Il suo aspetto è globoso, con depressioni sul peridio (scorza) che è liscio e leggermente vellutato. Il colore è normalmente giallo, qualche volta tende al crema scuro, fino al verdastro, a seconda del sito di raccolta e della pianta con cui vive in simbiosi (querce, tigli, salici, pioppi, noccioli).
La gleba (polpa) percorsa da venature, varia dal bianco grigiastro a varie tonalità di giallo, ma anche al nocciola, a seconda del grado di maturazione e dell’ambiente di raccolta.
Oltre alla morfologia, per riconoscere questa specie è il forte profumo, particolarmente gradevole e spiccato a maturità.
Anche su questo aspetto si concentra l’attività di frodi e contraffazioni, introducendo aromi di sintesi per spacciare per tartufo bianco varietà meno pregiate o poco profumate.

Dati di partenza:
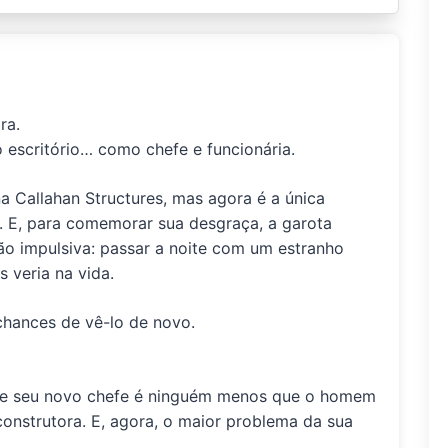
ra.
 escritório… como chefe e funcionária.
a Callahan Structures, mas agora é a única
. E, para comemorar sua desgraça, a garota
o impulsiva: passar a noite com um estranho
 veria na vida.
hances de vê-lo de novo.
ue seu novo chefe é ninguém menos que o homem
onstrutora. E, agora, o maior problema da sua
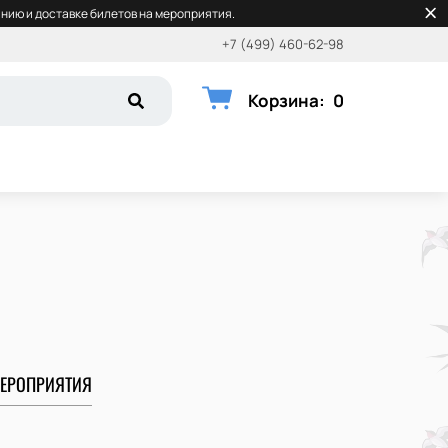
нию и доставке билетов на мероприятия.
+7 (499) 460-62-98
Корзина
:
0
ЕРОПРИЯТИЯ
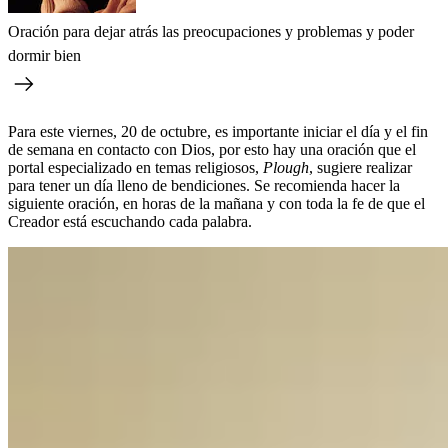
Oración para dejar atrás las preocupaciones y problemas y poder
dormir bien
Para este viernes, 20 de octubre, es importante iniciar el día y el fin
de semana en contacto con Dios, por esto hay una oración que el
portal especializado en temas religiosos,
Plough
, sugiere realizar
para tener un día lleno de bendiciones. Se recomienda hacer la
siguiente oración, en horas de la mañana y con toda la fe de que el
Creador está escuchando cada palabra.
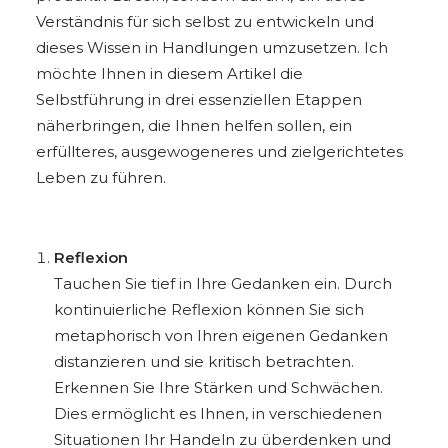
Verständnis für sich selbst zu entwickeln und
dieses Wissen in Handlungen umzusetzen. Ich
möchte Ihnen in diesem Artikel die
Selbstführung in drei essenziellen Etappen
näherbringen, die Ihnen helfen sollen, ein
erfüllteres, ausgewogeneres und zielgerichtetes
Leben zu führen.
Reflexion
Tauchen Sie tief in Ihre Gedanken ein. Durch
kontinuierliche Reflexion können Sie sich
metaphorisch von Ihren eigenen Gedanken
distanzieren und sie kritisch betrachten.
Erkennen Sie Ihre Stärken und Schwächen.
Dies ermöglicht es Ihnen, in verschiedenen
Situationen Ihr Handeln zu überdenken und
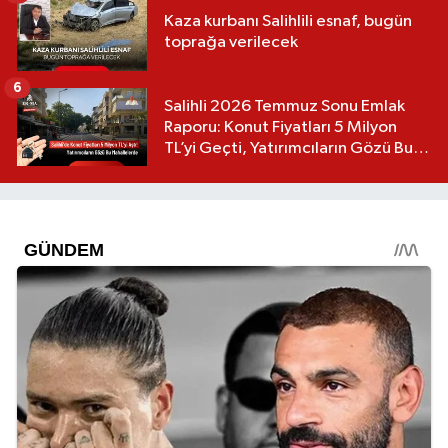
Kaza kurbanı Salihlili esnaf, bugün
toprağa verilecek
6
Salihli 2026 Temmuz Sonu Emlak
Raporu: Konut Fiyatları 5 Milyon
TL’yi Geçti, Yatırımcıların Gözü Bu
Mahallelerde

Consegna 1: Secondo il testo sul tartufo bianco, con quali piante vive in simbiosi?
Consegna 2: Estrai dal testo sul tartufo bianco il passo che va da "Oltre alla morfologia, per" fino a "o poco profumate.".
Consegna 3: Prosegui il testo sul tartufo bianco dopo la sua ultima frase.
Le voci non servono in alcun modo per questo lavoro.

Spazio risposta 1: Con querce, tigli, salici, pioppi e noccioli.

Spazio risposta 2:
Oltre alla morfologia, per riconoscere questa specie è il forte profumo, particolarmente gradevole e spiccato a maturità.
Anche su questo aspetto si concentra l’attività di frodi e contraffazioni, introducendo aromi di sintesi per spacciare per tartufo bianco varietà meno pregiate o poco profumate.

Spazio risposta 3:
Per svilupparsi il micelio del tartufo ha bisogno di terreni soffici e umidi per la maggior parte dell’anno, ricchi di calcio e con un buon arieggiamento. Con l’arrivo del caldo, il micelio si sviluppa e invade con il suo reticolo le radici degli alberi. All’arrivo delle piogge che incrementano l’umidità del terreno e abbassano le temperature, si cominciano a formare i corpi fruttiferi che maturano qualche settimana o qualche mese più tardi. Perciò, il suo ciclo biologico non è fisso, anche se generalmente il periodo di maturazione va da settembre a dicembre.
Anche la quota altimetrica di crescita lungo la dorsale appenninica e sulle Prealpi varia da 500 a 1.000 m.
L’altra specie di notevole interesse gastronomico e commerciale, il tartufo nero pregiato (Tuber melanosporum Vittadini), ha un areale di crescita più ampio. Oltre quelli raccolti in Italia, sono rinomati i truffefrancesi diffusi su gran parte del territorio, con aree di predilezione in Provenza e nel Pèrigord.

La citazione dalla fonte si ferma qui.